Anécdotas en el teatro

Anécdotas en el teatro

GUSTAVO GUERRERO
Cuando el cinematógrafo estaba en pañales y mucho menos se contaba con la aparición de la televisión, los dominicanos estaban obligados a recurrir al teatro para su entretenimiento, especialmente los que residían en las ciudades de Santo Domingo y Santiago. De vez en cuando visitaba el país alguna compañía teatral que agotaba una jornada y, luego, se marchaba a otros países iberoamericanos. Largo tiempo transcurriría para volver a nuestro suelo esos artistas de las tablas.

En esos espacios vacíos de teatro surgieron autores teatrales dominicanos que montaban su obra para beneplácito y satisfacción del público. Cuando esto ocurría el teatro se llenaba de asistentes y había que adquirir los boletos de entrada con mucha anticipación.

Como los autores capacitados eran pocos y se requería un gran esfuerzo para montar una obra, surgió un autor un tanto desquiciado que escribió una comedia donde los disparates e incongruencias resaltaban al montón. No obstante -ya sabiéndolo el pueblo el público asistió entusiasmado para divertirse de los estrambóticos giros del disparatado sainete.

Mi madre Adriana Pichardo, que Dios la tenga en gloria, me refería que había asistido a esta función en un teatro de Santo Domingo, donde con frecuencia se presentaban obras ´cómicas de autores criollos y que ésta de la que hemos hecho referencia tuvo mucho éxito no por su calidad, sino porque movía a continuas risas los disparates que el novel escritor ofrecía en su sainete cómico. El público, como dijimos, abarrotaba las localidades del teatro con el fin de pasar un momento de agradable esparcimiento y risa.

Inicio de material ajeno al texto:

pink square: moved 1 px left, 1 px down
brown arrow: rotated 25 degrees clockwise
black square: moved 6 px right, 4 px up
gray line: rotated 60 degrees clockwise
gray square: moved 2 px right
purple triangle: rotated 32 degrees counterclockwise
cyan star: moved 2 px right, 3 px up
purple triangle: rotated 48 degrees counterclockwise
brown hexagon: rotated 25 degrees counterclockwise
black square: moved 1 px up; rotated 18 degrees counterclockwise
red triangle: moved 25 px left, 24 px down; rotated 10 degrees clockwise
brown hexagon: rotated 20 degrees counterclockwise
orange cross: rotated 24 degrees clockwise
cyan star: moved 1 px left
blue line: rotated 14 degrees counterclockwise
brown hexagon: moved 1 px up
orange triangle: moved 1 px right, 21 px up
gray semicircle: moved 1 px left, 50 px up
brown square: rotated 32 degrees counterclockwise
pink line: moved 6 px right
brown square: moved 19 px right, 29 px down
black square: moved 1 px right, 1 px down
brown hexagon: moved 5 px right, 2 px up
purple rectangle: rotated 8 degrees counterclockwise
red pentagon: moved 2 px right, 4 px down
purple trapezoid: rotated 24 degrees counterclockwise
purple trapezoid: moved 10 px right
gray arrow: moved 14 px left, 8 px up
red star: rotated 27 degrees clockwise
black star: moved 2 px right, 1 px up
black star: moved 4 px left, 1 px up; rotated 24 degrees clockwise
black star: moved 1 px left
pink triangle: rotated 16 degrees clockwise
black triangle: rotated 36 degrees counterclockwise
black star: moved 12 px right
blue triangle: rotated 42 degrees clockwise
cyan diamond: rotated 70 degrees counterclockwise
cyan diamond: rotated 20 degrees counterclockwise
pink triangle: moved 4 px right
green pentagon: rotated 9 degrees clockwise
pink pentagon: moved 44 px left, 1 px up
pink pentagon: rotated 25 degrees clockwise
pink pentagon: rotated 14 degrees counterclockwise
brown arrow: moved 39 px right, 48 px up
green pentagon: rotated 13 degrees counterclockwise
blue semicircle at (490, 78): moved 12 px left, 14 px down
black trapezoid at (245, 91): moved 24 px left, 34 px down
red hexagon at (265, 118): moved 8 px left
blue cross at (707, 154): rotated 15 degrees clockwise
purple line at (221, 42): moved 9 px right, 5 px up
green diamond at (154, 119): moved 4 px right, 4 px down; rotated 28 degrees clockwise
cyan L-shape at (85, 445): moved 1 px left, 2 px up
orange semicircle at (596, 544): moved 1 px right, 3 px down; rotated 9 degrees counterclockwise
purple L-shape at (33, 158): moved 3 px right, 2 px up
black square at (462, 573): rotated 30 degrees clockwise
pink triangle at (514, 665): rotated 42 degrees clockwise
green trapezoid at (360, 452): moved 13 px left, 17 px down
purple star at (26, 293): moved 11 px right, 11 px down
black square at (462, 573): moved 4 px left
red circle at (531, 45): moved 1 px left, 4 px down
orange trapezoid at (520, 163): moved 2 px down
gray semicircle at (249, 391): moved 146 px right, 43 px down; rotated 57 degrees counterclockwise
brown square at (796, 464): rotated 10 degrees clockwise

Cuando se presentó, por segunda vez este sainete cómico, el público no conocía personalmente al autor y por tal motivo pidió a gritos, después de terminada la función, que el creador del sainete de tan notables disparates apareciera en escena para tributarle un caluroso aplaudo, que más que de admiración sería de burla.

Me contó mi madre que el autor, cuyo nombre no recuerdo, se encontraba recluido en su hogar aquejado por una fuerte gripe. El público no conocía de esa situación. Se puso en pie y a coro pedía a gritos que apareciera el autor de aquella divertida pieza teatral.

¡El autor, el autor, que aparezca el autor!. Era el grito unánime de los asistentes al teatro.

Como no era posible su aparición, el padre del joven «literato» se adelantó hasta el centro del escenario y con la voz quebrada por la emoción, se dirigió al público levantando los brazos:

– Señores, el autor no puede estar con ustedes para recibir sus aplausos porque se encuentra enfermo. El autor no está aquí, en cambio está el autor del autor que es quien les dirige la palabra.

Un cerrado aplauso, gritos estridentes y silbidos continuos no dejaron no dejaron terminar el discurso del autor del autor.

Este suceso en Santo Domingo me hace recordar otro más o menos similar ocurrido en París.

Al estrenarse en la ciudad Luz una de las principales obras de Juan Jacobo Bernard, el padre del autor, el famoso Tristan Bernard, se hallaba entre el público y tuvo la satisfacción de comprobar el buen éxito que alcanzaba la producción de su hijo. Alguien sospechó que aquel había retocado el manuscrito y por eso, al felicitarle, le dijo:

– Usted también tiene parte en el éxito de esta noche.

No sólo tengo parte -contestó el interpelado- sino que todo el éxito se me debe a mí.

-¿De veras? comentó el otro gustoso al ver que sus sospechas se confirmaran.